The Great Heist

There are a few universal truths in life: the sun rises in the east, gravity keeps us grounded, and snacks left unattended will inevitably disappear.

For months, I had been engaged in a silent war. A war of attrition. A war where my beloved snacks—the chocolate chip cookies, the spicy nacho chips, the artisanal granola bars I pretended were healthy—kept vanishing from my pantry at an alarming rate.

Naturally, I turned to the only other suspect in the house: my husband, Greg.

Babe,” I began, levelling him with the kind of look usually reserved for courtroom dramas, “are you eating my snacks?”

Greg, lounging on the couch with the remote in hand and the innocence of a newborn lamb, blinked at me. “What snacks?”

The ones I just bought. The ones I HIDE. The ones that should be in the pantry but mysteriously disappear overnight.

Greg looked as genuinely bewildered as a man can be when accused of high-calibre snack theft. “I swear, I haven’t touched them.”

Sure. And I’m the Queen of England.

I needed proof. So, like any rational person who watches too many true crime documentaries, I set up a sting operation. A hidden camera tucked neatly between the cereal boxes, poised to catch my snack thief in the act.

That night, as I lay in bed, I imagined the satisfaction of catching Greg red-handed—maybe even a confession. Perhaps I’d frame the footage. Maybe I’d make a dramatic PowerPoint presentation titled The Lies We Tell: A Household Betrayal.

Morning came.

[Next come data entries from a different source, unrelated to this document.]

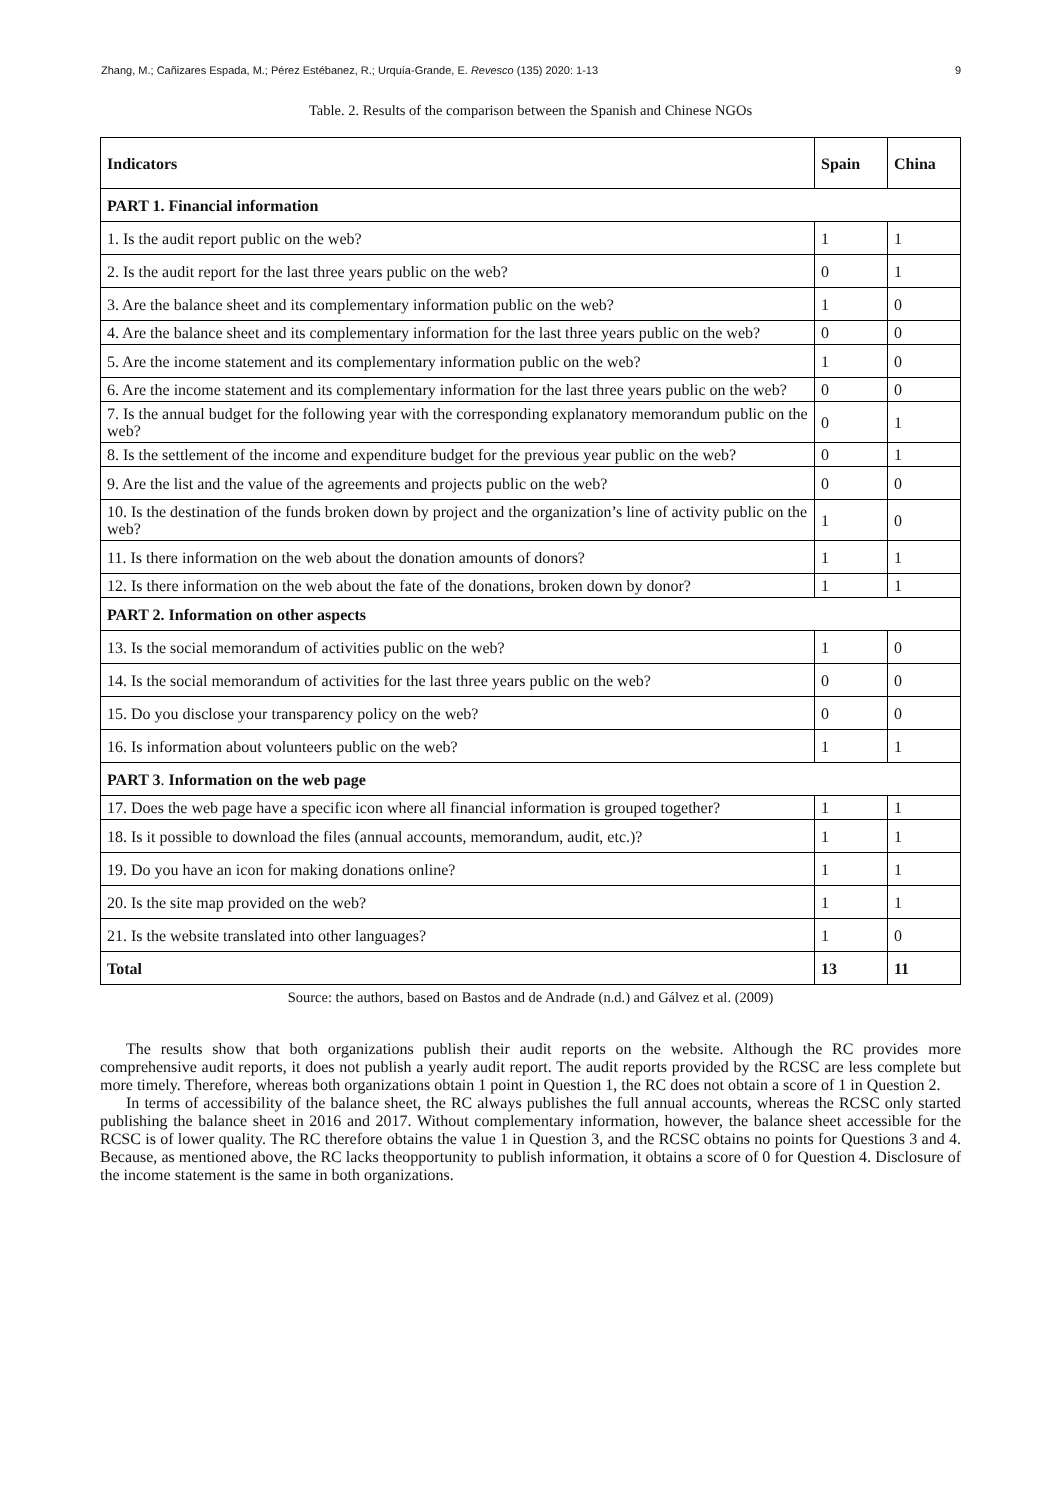Zhang, M.; Cañizares Espada, M.; Pérez Estébanez, R.; Urquía-Grande, E. Revesco (135) 2020: 1-13 9
Table. 2. Results of the comparison between the Spanish and Chinese NGOs
| Indicators | Spain | China |
| --- | --- | --- |
| PART 1. Financial information | | |
| 1. Is the audit report public on the web? | 1 | 1 |
| 2. Is the audit report for the last three years public on the web? | 0 | 1 |
| 3. Are the balance sheet and its complementary information public on the web? | 1 | 0 |
| 4. Are the balance sheet and its complementary information for the last three years public on the web? | 0 | 0 |
| 5. Are the income statement and its complementary information public on the web? | 1 | 0 |
| 6. Are the income statement and its complementary information for the last three years public on the web? | 0 | 0 |
| 7. Is the annual budget for the following year with the corresponding explanatory memorandum public on the web? | 0 | 1 |
| 8. Is the settlement of the income and expenditure budget for the previous year public on the web? | 0 | 1 |
| 9. Are the list and the value of the agreements and projects public on the web? | 0 | 0 |
| 10. Is the destination of the funds broken down by project and the organization’s line of activity public on the web? | 1 | 0 |
| 11. Is there information on the web about the donation amounts of donors? | 1 | 1 |
| 12. Is there information on the web about the fate of the donations, broken down by donor? | 1 | 1 |
| PART 2. Information on other aspects | | |
| 13. Is the social memorandum of activities public on the web? | 1 | 0 |
| 14. Is the social memorandum of activities for the last three years public on the web? | 0 | 0 |
| 15. Do you disclose your transparency policy on the web? | 0 | 0 |
| 16. Is information about volunteers public on the web? | 1 | 1 |
| PART 3 . Information on the web page | | |
| 17. Does the web page have a specific icon where all financial information is grouped together? | 1 | 1 |
| 18. Is it possible to download the files (annual accounts, memorandum, audit, etc.)? | 1 | 1 |
| 19. Do you have an icon for making donations online? | 1 | 1 |
| 20. Is the site map provided on the web? | 1 | 1 |
| 21. Is the website translated into other languages? | 1 | 0 |
| Total | 13 | 11 |
Source: the authors, based on Bastos and de Andrade (n.d.) and Gálvez et al. (2009)
The results show that both organizations publish their audit reports on the website. Although the RC provides more comprehensive audit reports, it does not publish a yearly audit report. The audit reports provided by the RCSC are less complete but more timely. Therefore, whereas both organizations obtain 1 point in Question 1, the RC does not obtain a score of 1 in Question 2.
In terms of accessibility of the balance sheet, the RC always publishes the full annual accounts, whereas the RCSC only started publishing the balance sheet in 2016 and 2017. Without complementary information, however, the balance sheet accessible for the RCSC is of lower quality. The RC therefore obtains the value 1 in Question 3, and the RCSC obtains no points for Questions 3 and 4. Because, as mentioned above, the RC lacks theopportunity to publish information, it obtains a score of 0 for Question 4. Disclosure of the income statement is the same in both organizations.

I raced to retrieve the footage. My hands shook with anticipation as I pressed play.

And then—

A squirrel.

A squirrel.

Not just any squirrel. A tiny, criminal mastermind of a squirrel is squeezing in through a hole in the wall like a seasoned burglar. I watched in disbelief as the fluffy bandit darted across the pantry shelves, expertly selecting only my best snacks (because of course, it had taste) and disappearing through its tiny portal.

But the real twist? It wasn’t just taking the snacks for itself.

Oh no.

My stolen goods were being meticulously stockpiled in Greg’s toolbox in the garage.

I nearly choked on my own indignation. This furry menace had not only turned my pantry into a personal buffet—it had framed my husband in the process.

Armed with my evidence, I marched to the living room, laptop in hand, and played the footage for Greg.

For a moment, there was silence. Then he burst into laughter. “So, let me get this straight,” he gasped between wheezes, “not only was I falsely accused, but I was also being framed by a rogue squirrel?”

“Greg,” I said, deadly serious, “we have been played.”

We spent the next few hours investigating the crime scene. Sure enough, Greg’s toolbox was a treasure trove of stolen snacks, tiny nibbles in some, others completely untouched. The squirrel had been running an underground snack smuggling ring right under our noses.

With some heavy-duty patchwork (and a begrudging respect for our tiny, conniving intruder), we sealed the hole in the wall, cutting off the squirrel’s supply chain.

Greg, ever the opportunist, examined the remaining stash in his toolbox and grinned. “Well, technically, these were found in my possession. So, by legal standards, that means they’re mine now, right?”

He barely escaped with his life.

And so, the Great Snack Heist came to an end. Justice was served. The squirrel was exiled. And Greg? He learned that sometimes, just sometimes, his wife was right.

The real tragedy? I still don’t know where to hide my snacks.